### [Collected data entries]
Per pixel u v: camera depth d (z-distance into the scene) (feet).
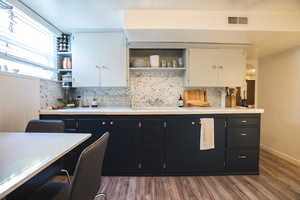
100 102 9.75
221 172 7.73
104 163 7.58
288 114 9.75
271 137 11.03
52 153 3.36
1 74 5.62
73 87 9.37
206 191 6.50
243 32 7.07
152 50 9.68
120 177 7.52
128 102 9.77
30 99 6.97
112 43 8.67
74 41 8.68
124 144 7.55
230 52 8.82
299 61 9.06
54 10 6.63
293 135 9.42
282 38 7.80
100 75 8.70
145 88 9.78
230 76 8.84
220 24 6.85
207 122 7.55
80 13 6.88
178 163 7.60
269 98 11.15
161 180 7.29
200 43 8.58
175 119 7.55
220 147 7.66
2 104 5.68
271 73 10.98
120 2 6.12
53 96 8.64
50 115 7.54
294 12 6.89
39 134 4.83
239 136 7.70
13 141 4.13
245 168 7.77
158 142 7.55
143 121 7.51
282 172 8.11
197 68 8.75
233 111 7.61
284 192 6.46
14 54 6.39
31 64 7.26
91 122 7.52
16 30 6.40
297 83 9.20
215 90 9.94
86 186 2.89
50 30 7.89
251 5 6.39
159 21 6.78
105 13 6.90
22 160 3.02
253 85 12.12
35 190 3.92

### [AIM OF THE TASK]
Reproduce the complete set of records verbatim and omit the pictures.

### [ANSWER TO THIS TASK]
Per pixel u v: camera depth d (z-distance into the scene) (feet).
100 102 9.75
221 172 7.73
104 163 7.58
288 114 9.75
271 137 11.03
52 153 3.36
1 74 5.62
73 87 9.37
206 191 6.50
243 32 7.07
152 50 9.68
120 177 7.52
128 102 9.77
30 99 6.97
112 43 8.67
74 41 8.68
124 144 7.55
230 52 8.82
299 61 9.06
54 10 6.63
293 135 9.42
282 38 7.80
100 75 8.70
145 88 9.78
230 76 8.84
220 24 6.85
207 122 7.55
80 13 6.88
178 163 7.60
269 98 11.15
161 180 7.29
200 43 8.58
175 119 7.55
220 147 7.66
2 104 5.68
271 73 10.98
120 2 6.12
53 96 8.64
50 115 7.54
294 12 6.89
39 134 4.83
239 136 7.70
13 141 4.13
245 168 7.77
158 142 7.55
143 121 7.51
282 172 8.11
197 68 8.75
233 111 7.61
284 192 6.46
14 54 6.39
31 64 7.26
91 122 7.52
16 30 6.40
297 83 9.20
215 90 9.94
86 186 2.89
50 30 7.89
251 5 6.39
159 21 6.78
105 13 6.90
22 160 3.02
253 85 12.12
35 190 3.92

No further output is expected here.